El actual proyecto del Estudiantil varió de forma sensible sobre el anterior. En esta campaña 2016-2017, ya sin filialidad con el club compostelano, hubo una reestructuración importante de la plantilla de inicio. Pero además fueron llegando después incorporaciones como las de Mateo, del Alondras; Iker Hurtado, del Vilalonga; Roberto, del Órdenes; Juanín, de la SD Compostela; y Gorka, del Barbadás. Gelucho destacó que llegaron los dos últimos «en un momento oportuno y dentro de las posibilidades económicas que maneja el club, ya que somos un equipo que administramos bien los recursos».
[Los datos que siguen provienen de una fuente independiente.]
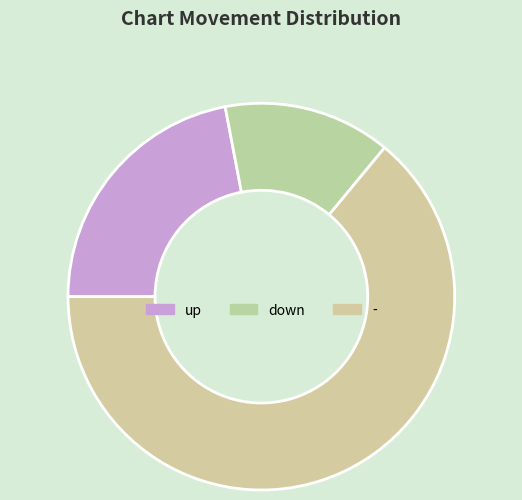

Rank the categories by value from lowest to highest.

down, up, -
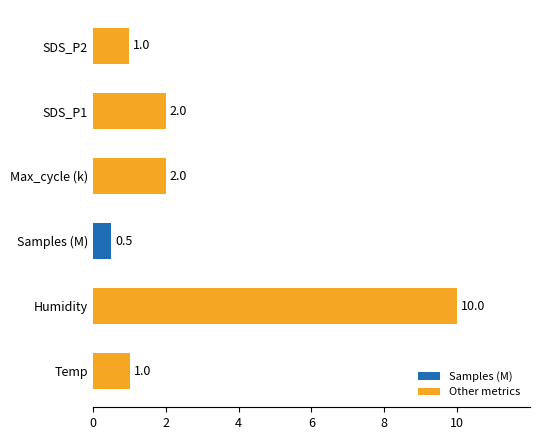

Read the value at Temp.

1.0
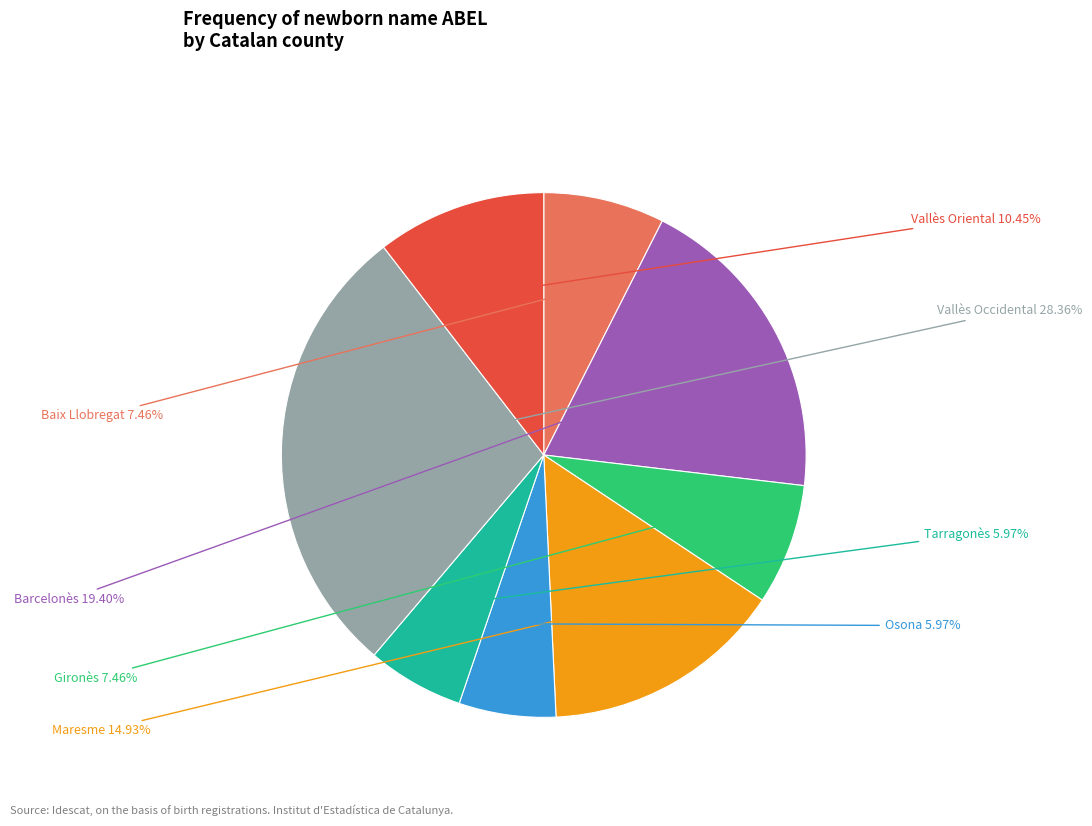

Is there any slice that represents more than half of the pie?

No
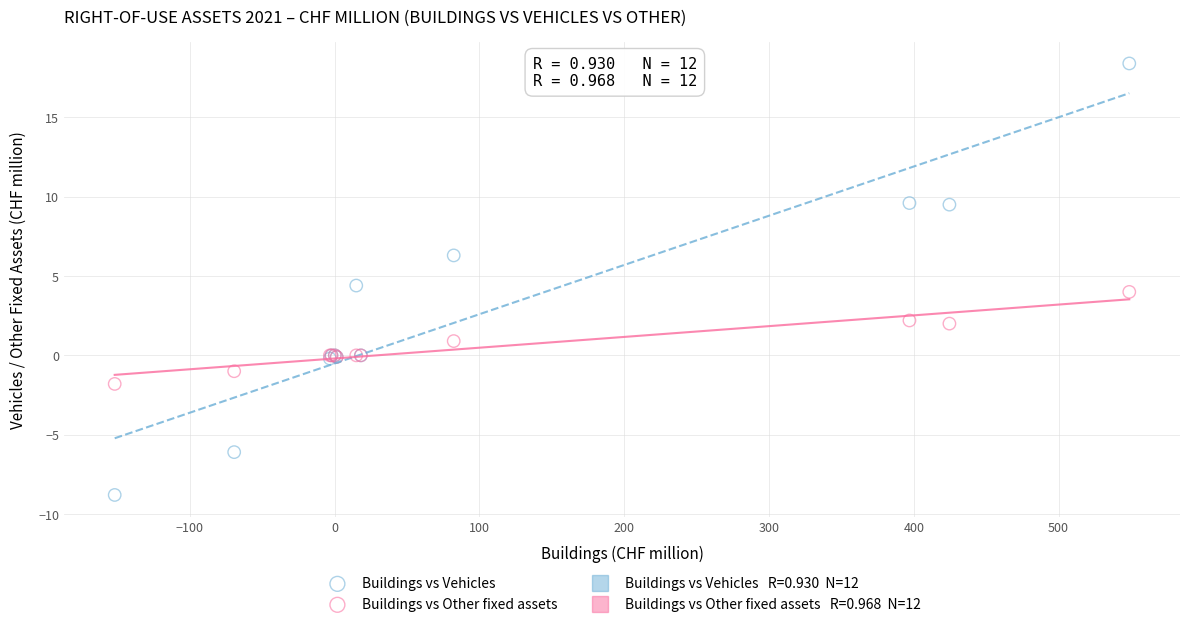

Which series reaches the minimum Y coordinate?

Buildings vs Vehicles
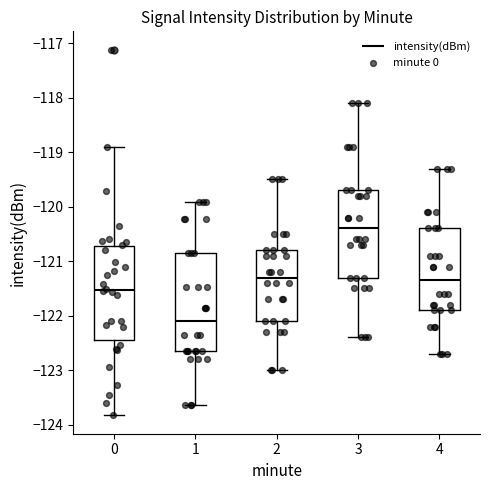

Where does the lower whisker of the box at x = 4 end on the y-axis? The values are not printed on the chart, so give them approximately, as read against the axis.

-122.7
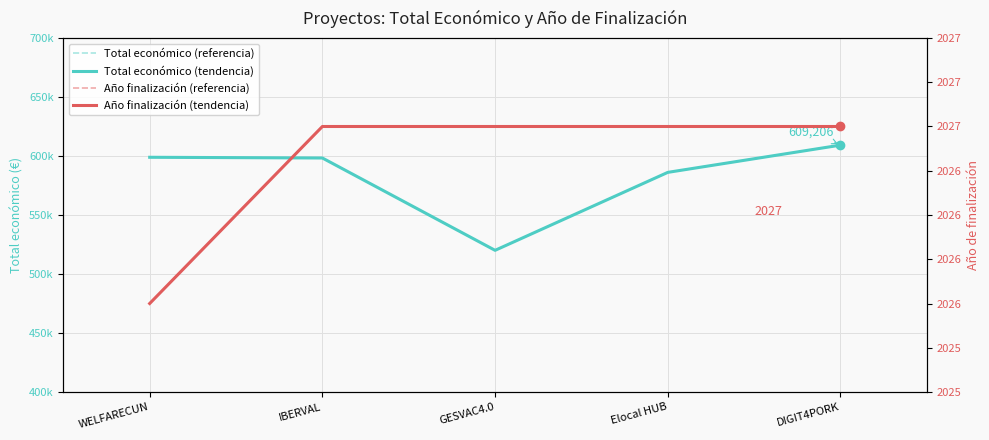

The value of Año finalización (diario) at GESVAC4.0 is 2027. True or false?

True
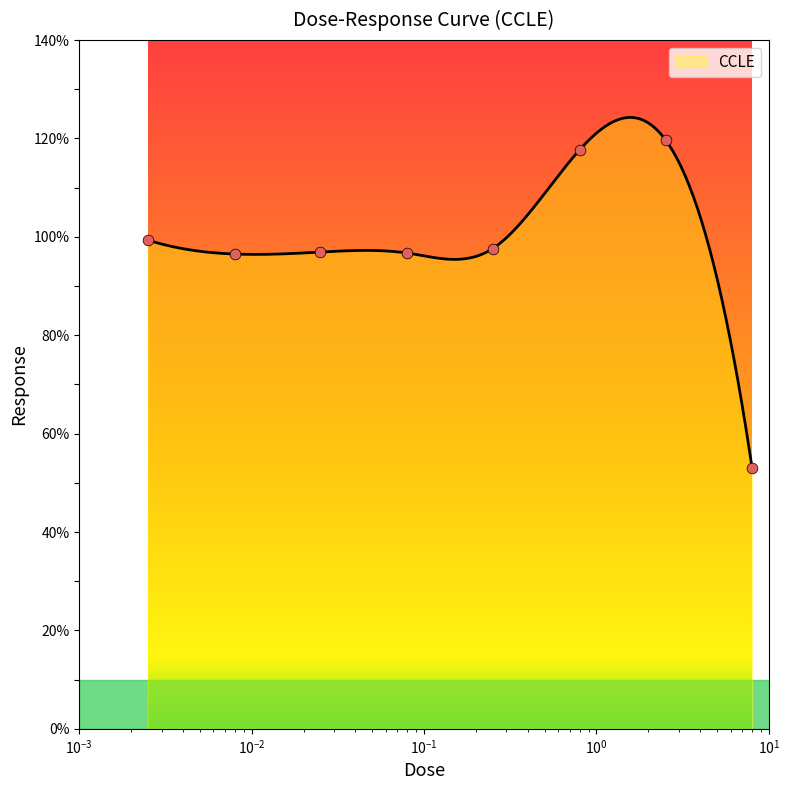

Approximately how many times larger is the value at 0.8 compared to 0.025?

1.2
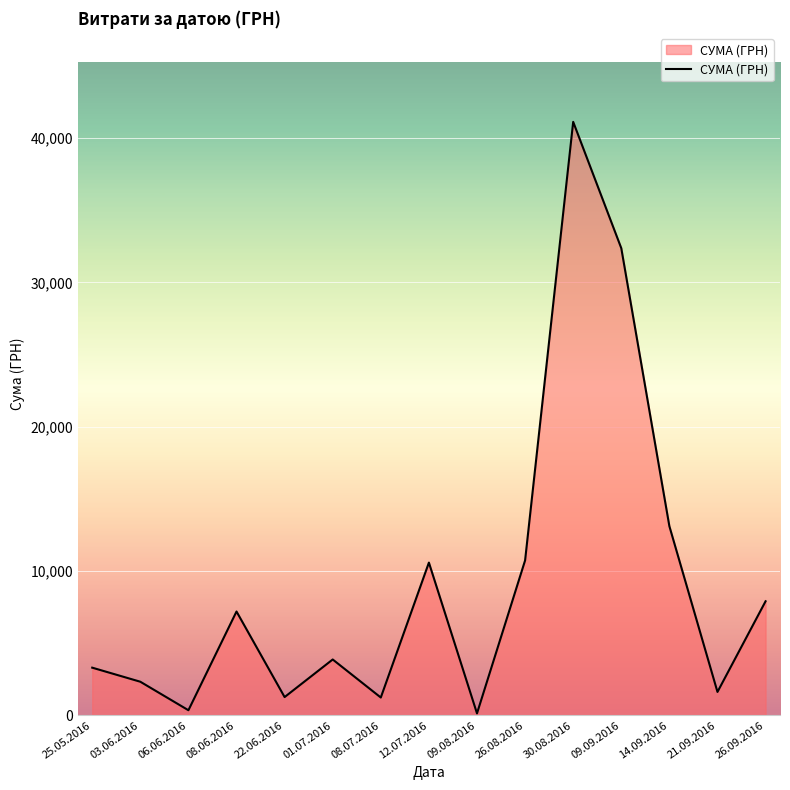

What is the greatest value displayed?

41121.0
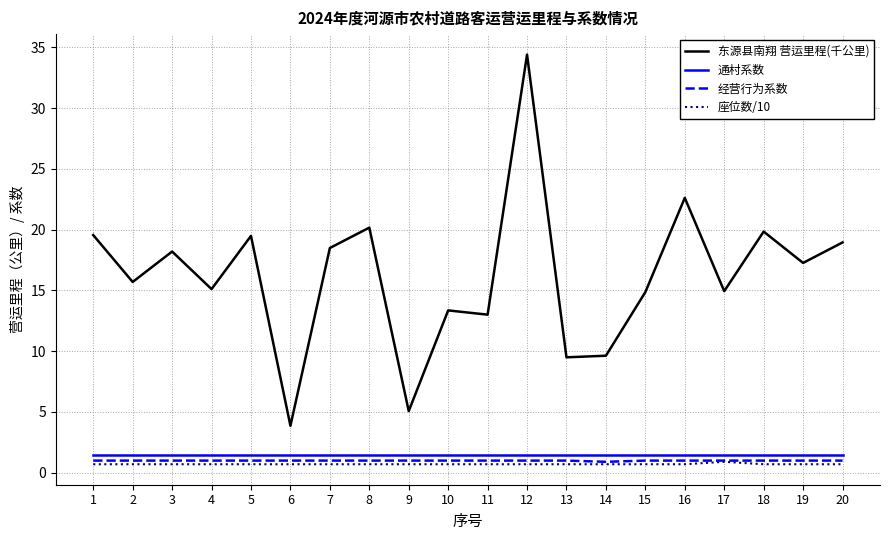

Which series has the largest range (max minus min)?

东源县南翔 营运里程(千公里)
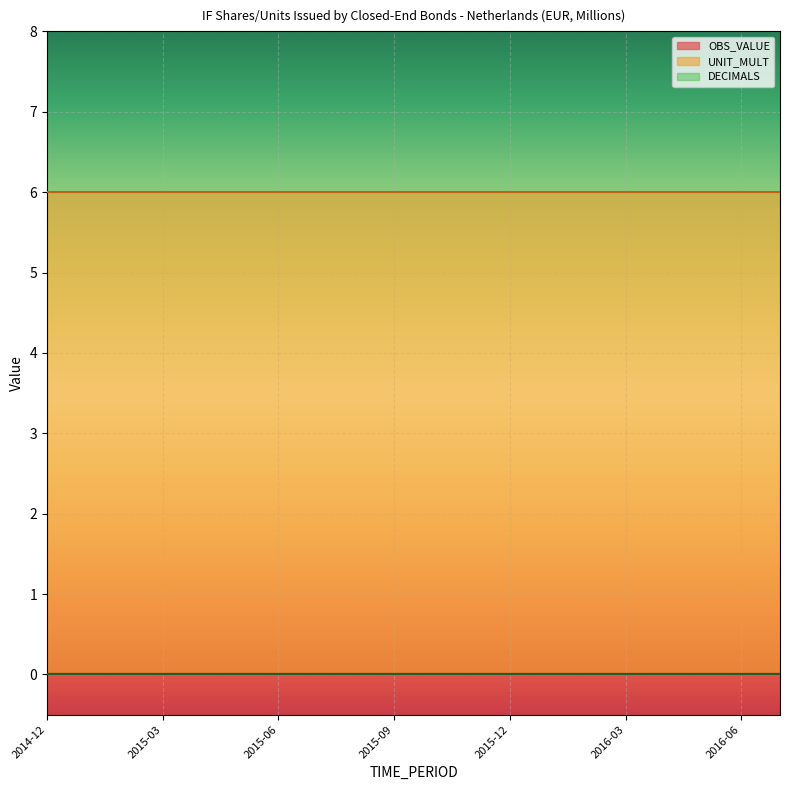

How many data points does each series have?

20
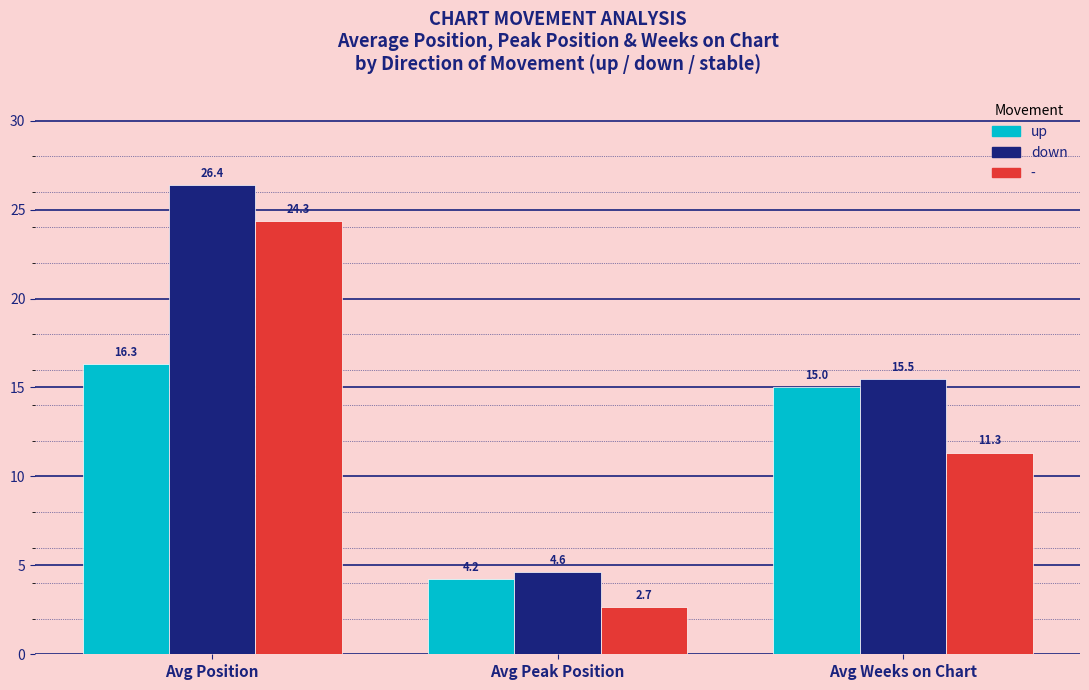

How many bars are there in total?

9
El entrenador destacó además el gesto de futbolistas como Juanín, que optó por el club estradense a pesar de contar con ofertas de Tercera, y de Gorka, que tras entrenar con ellos decidió incorporarse a la plantilla. En esa línea también influye, como incidió ayer Gelucho, «que se trata de una entidad muy seria, que cumple lo que promete».

Tras alcanzar esa barrera de cincuenta puntos y la permanencia, ¿ahora toca soñar? Gelucho reitera que el objetivo era mantenerse y no pasar los apuros de la pasada temporada, máxime cuando se espera una cascada de descensos desde otras categorías. Para él, en puestos de ascenso, «todo lo que venga desde ahora será un premio pero debemos ir domingo a domingo y sin obsesionarse». ¿Rivales más peligrosos? El técnico suma al sólido líder, el Noia, los principales perseguidores de los estradenses para arrebatarles su segunda posición: Polvorín, Laracha, Paiosaco y Xallas. Eso sí, con cautela porque «en las ligas actuales de tres puntos por victoria todo puede dar muchas vueltas aún».

Gelucho destaca la ventaja de jugar sin presión, más relajadas frente a equipos diseñados para ascender sí o sí. «Esa relajación nos favorece para hacer nuestro fútbol al no tener apuros», dijo. Pero seguro que todos sueñan con el ascenso en el club.